Le sondage confirme que la crise liée au coronavirus touche fortement les candidats en Belgique. La majorité d’entre eux s’attend à ce que la crise du covid-19 ait un impact négatif sur leur carrière au cours des deux prochaines années. Ils déclarent également revoir leurs attentes à la baisse : deux tiers d’entre eux s’attendent en effet à réduire leurs exigences lorsqu’ils postuleront à un nouvel emploi, car les opportunités sont désormais moins nombreuses sur le marché du travail.

« Nous sommes clairement dans une logique de l’offre et de la demande. Lorsque le marché de l’emploi se porte bien, les candidats peuvent se permettre d’être un peu plus exigeants au sujet de leurs conditions de travail », explique Grégory Renardy, Executive Director chez Michael Page Belgique. « Actuellement, la tendance est justement inversée. La crise que nous traversons en ce moment fait que les offres d’emploi restent assez faible par rapport au nombre de candidats. Instinctivement, les candidats savent qu’ils ne peuvent pas se montrer trop exigeants s’ils souhaitent changer ou trouver un emploi ».

Toutefois, si la crise fait revoir les attentes des candidats, elle leur a aussi permis de réfléchir à l’équilibre entre leur vie privée et leur vie professionnelle. La moitié des employés affirme qu’ils accorderont désormais plus d’importance à leurs priorités personnelles dans leur prochain emploi.

Profiter du confinement pour développer ses compétences

En revanche, les candidats belges ne se sont pas montrés inactifs et ont justement profité de la période du confinement pour réfléchir à leur carrière et améliorer leurs compétences.
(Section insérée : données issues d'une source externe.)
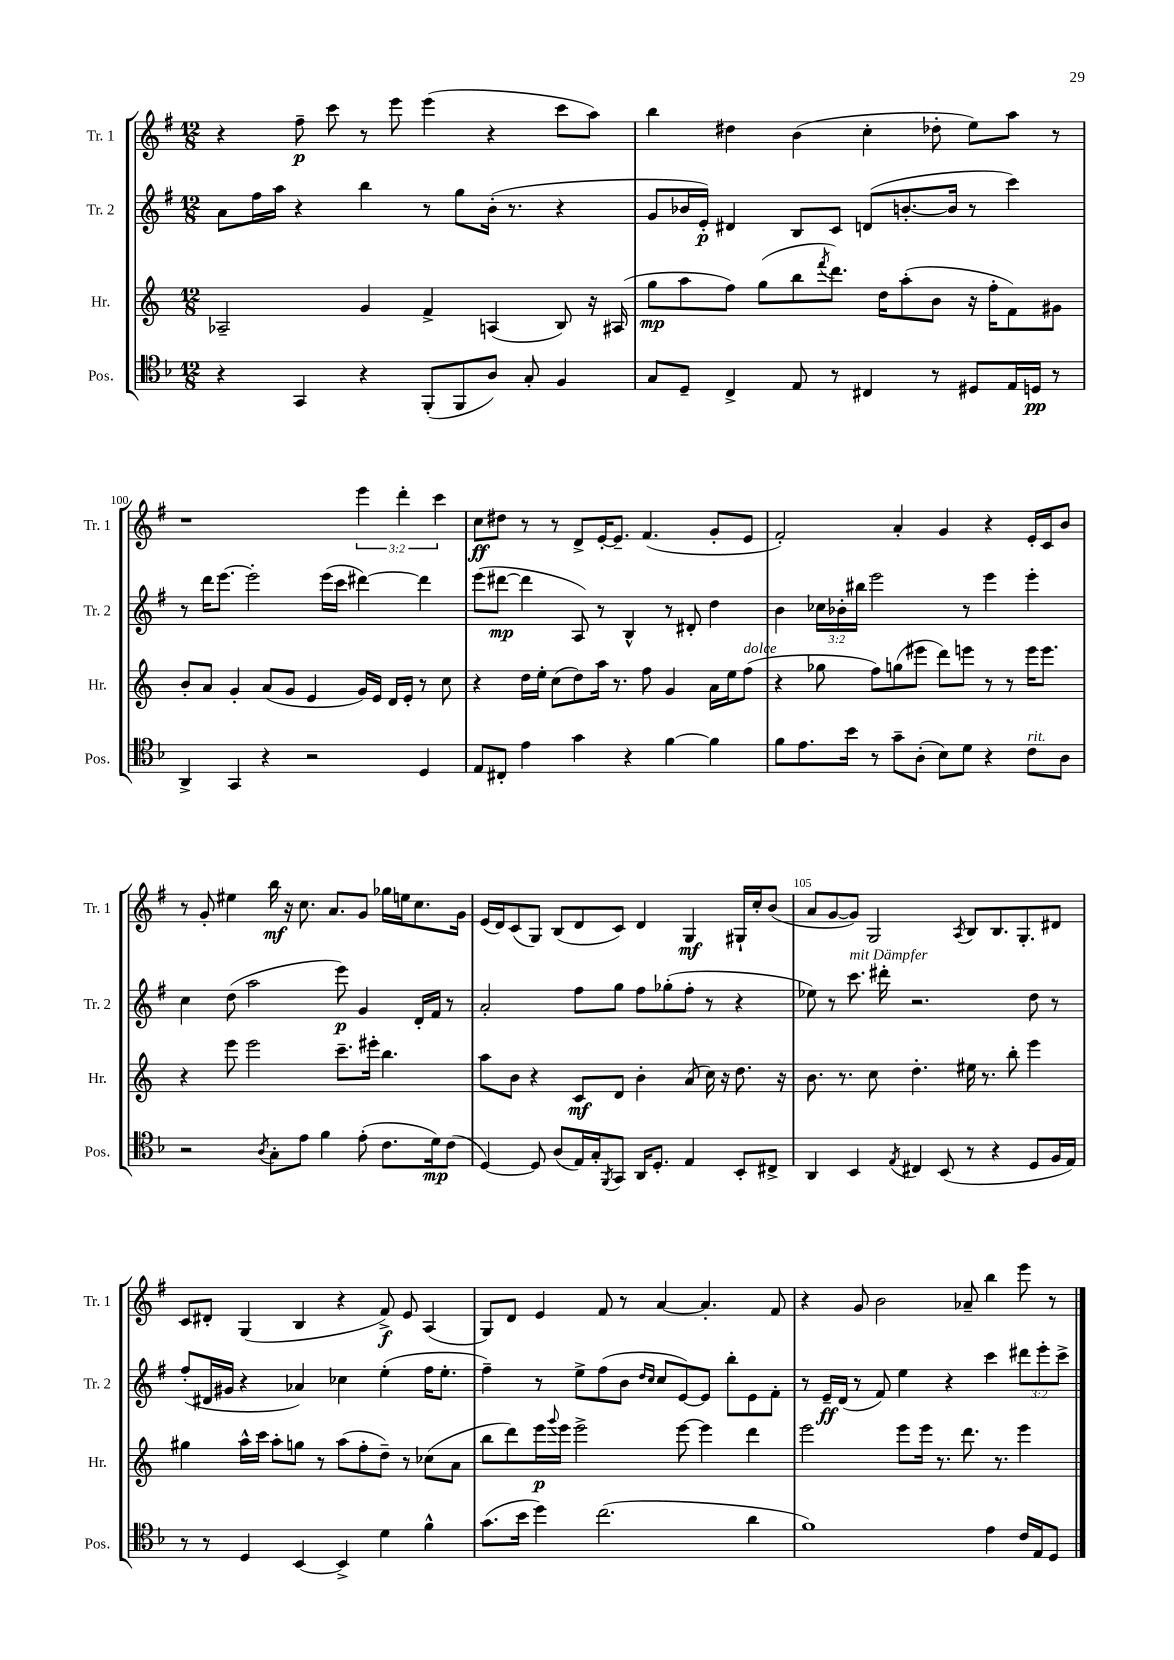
<<
\new StaffGroup <<
\new Staff = "s0" \with { instrumentName = "Tr. 1" shortInstrumentName = "Tr. 1" } {
    \clef treble \key g \major \numericTimeSignature \time 12/8 \override Staff.TupletNumber.text = #tuplet-number::calc-fraction-text
    r4 fis''8--\p c'''8 r8 e'''8 e'''4( r4 c'''8 a''8) |
    b''4 dis''4 b'4( c''4-. des''8-. e''8) a''8 r8 |
    r1 \tuplet 3/2 { e'''4 d'''4-. c'''4 } |
    c''8\ff dis''8 r8 r8 d'8-> e'16~-. e'8.-- fis'4.( g'8-. e'8 |
    fis'2-.) a'4-. g'4 r4 e'16-. c'16 b'8 |
    r8 g'8-. eis''4 b''16\mf r16 c''8. a'8. g'8 ges''16 e''16 c''8. g'16 |
    e'16( d'16) c'8( g8) b8( d'8 c'8) d'4 g4\mf gis16-! c''16-. b'8( |
    a'8 g'8~ g'8) g2 \acciaccatura { a8 } b8 b8. g8.-. dis'8 |
    c'8 dis'8-. g4( b4 r4 fis'8->\f) e'8 a4( |
    g8) d'8 e'4 fis'8 r8 a'4~ a'4.-. fis'8 |
    r4 g'8 b'2 aes'8-- b''4 e'''8 r8 \bar "|." |
}
\new Staff = "s1" \with { instrumentName = "Tr. 2" shortInstrumentName = "Tr. 2" } {
    \clef treble \key g \major \numericTimeSignature \time 12/8 \override Staff.TupletNumber.text = #tuplet-number::calc-fraction-text
    a'8 fis''16 a''16 r4 b''4 r8 g''8 b'16-.( r8. r4 |
    g'8 bes'16 e'16-.\p) dis'4 b8 c'8 d'8( b'8.~-. b'16 r8 c'''4) |
    r8 d'''16 e'''8.~ e'''2-. e'''16( c'''16 dis'''4~) dis'''4 |
    e'''8( dis'''8~\mp dis'''4 a8) r8 b4-^ r8 dis'8-. d''4 |
    b'4 \tuplet 3/2 { ces''16 bes'16-. bis''16 } e'''2 r8 e'''4 e'''4-. |
    c''4 d''8( a''2 e'''8\p) g'4 d'16-. fis'16 r8 |
    a'2-. fis''8 g''8 fis''8 ges''8-.( fis''8-. r8 r4 |
    ees''8) r8 c'''8.^\markup { \italic "mit Dämpfer" } dis'''16-. r2. d''8 r8 |
    fis''8-.( dis'16 gis'16 r4 aes'4) ces''4 e''4-.( fis''16 e''8.-. |
    fis''4--) r8 e''8-> fis''8( b'8 \grace { d''16 c''16 } c''8 e'8~) e'8 b''8-. e'8 fis'8-. |
    r8 e'16--\ff d'16( r8 fis'8) e''4 r4 c'''4 \tuplet 3/2 { dis'''8 e'''8-. c'''8-> } \bar "|." |
}
\new Staff = "s2" \with { instrumentName = "Hr." shortInstrumentName = "Hr." } {
    \clef treble \key c \major \numericTimeSignature \time 12/8
    aes2-- g'4 f'4-> a4( b8) r16 ais16( |
    g''8\mp a''8 f''8) g''8( b''8 \acciaccatura { f'''8 } d'''8.) d''16 a''8-.( b'8 r16 f''16-. f'8) gis'8 |
    b'8-. a'8 g'4-. a'8( g'8 e'4 g'16) e'16 d'16 e'16-. r8 c''8 |
    r4 d''16 e''16-. c''8( d''8) a''16 r8. f''8 g'4 a'16 e''16 f''8^\markup { \italic "dolce" }( |
    r4 ges''8 f''8) g''8( eis'''8 d'''8) e'''8 r8 r8 e'''16 e'''8. |
    r4 e'''8 e'''2 c'''8.-- eis'''16-. b''4. |
    a''8 b'8 r4 c'8\mf d'8 b'4-. a'8( c''16) r16 d''8. r16 |
    b'8. r8. c''8 d''4.-. eis''16 r8. b''8-. e'''4 |
    gis''4 a''16-^ c'''16 a''8-. g''8 r8 a''8( f''8-. d''8--) r8 ces''8( a'8 |
    b''8 d'''8) e'''16\p \appoggiatura { g'''8 } e'''16 e'''2-> e'''8~ e'''4 d'''4 |
    e'''2 e'''8 e'''16 r8. d'''8. r8. e'''4 \bar "|." |
}
\new Staff = "s3" \with { instrumentName = "Pos." shortInstrumentName = "Pos." } {
    \clef tenor \key f \major \numericTimeSignature \time 12/8
    r4 g,4 r4 f,8-.( f,8 a8) g8-. f4 |
    g8 d8-- c4-> e8 r8 cis4 r8 dis8 e16 d16\pp r8 |
    a,4-> g,4 r4 r2 d4 |
    e8 cis8-. e'4 g'4 r4 f'4~ f'4 |
    f'8 e'8. bes'16 r8 g'8-- a8-.( bes8) d'8 r4 c'8^\markup { \italic "rit." } a8 |
    r2 \acciaccatura { a8 } g8-. e'8 f'4 e'8-.( c'8. d'16\mp) c'8( |
    d4~) d8 a8( e16) g16-. \acciaccatura { f,8 } g,8 a,16 d8.-. e4 bes,8-. cis8-> |
    a,4 bes,4 \acciaccatura { e8 } cis4 bes,8( r8 r4 d8 f16 e16) |
    r8 r8 d4 bes,4~ bes,4-> d'4 f'4-^ |
    g'8.( bes'16 d''4) c''2.( a'4 |
    f'1) e'4 c'16 e16 d8 \bar "|." |
}
>>
>>
\layout { \context { \Score currentBarNumber = #98 \override BarNumber.break-visibility = ##(#f #t #t) barNumberVisibility = #(every-nth-bar-number-visible 5) } }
Un tiers des employés interrogés par Michael Page ont participé à des webinaires et le même nombre a suivi une formation pour renforcer leurs compétences. Moins d’un tiers a également suivi des cours en vue de développer de nouvelles compétences.

La crise et les changements qu’elle a entraînés ont eu un impact important sur une partie des employés. Un tiers des employés se dit mécontent de la façon dont leur management a communiqué à propos de ces changements.

Dans l’ensemble, la majorité des candidats sondés considèrent que leurs employeurs les ont bien soutenus tout au long de la crise. Plus de la moitié s’accorde d’ailleurs à dire que leur entreprise a fait preuve d’un accompagnement de qualité.

Les employés tombent de haut lors de leur retour au bureau.

Dans l’ensemble, lors de la réalisation de ce sondage, les candidats étaient plutôt impatients de retourner au bureau : la moitié se réjouissait de retourner au bureau et un tiers des répondants affirmaient ne pas craindre le retour au bureau. Cependant, en raison du retour au télétravail généralisé fortement recommandé par Sophie Wilmès, ces chiffres risquent de s’accentuer. En effet, alors que de plus en plus d’employés commençaient à retourner au bureau de façon régulière, les récentes mesures obligent la plupart des employeurs à imposer de nouveau le télétravail comme norme.

« Ces nouvelles mesures pourraient avoir un impact psychologique plus important sur les travailleurs, notamment en ce qui concerne leur motivation », estime Grégory Renardy. « Beaucoup d’entre eux avaient hâte de revoir leurs collègues, et certains préfèrent que les réunions se déroulent en face-à-face. Ce retour au télétravail imposé demandera aux employeurs encore plus d’organisation, de compréhension mais aussi d’accompagnement envers leurs employés. »

La relation avec les collègues jouait en effet un rôle dans l’impatience des employés de retourner au bureau. La moitié des candidats ont hâte de pouvoir à nouveau côtoyer leurs collègues et un quart précise qu’ils aiment passer leur pause de midi avec eux. Ces chiffres soulignent les bienfaits sociaux des lieux de travail et montrent que le télétravail à temps plein ne conviendrait pas à tous.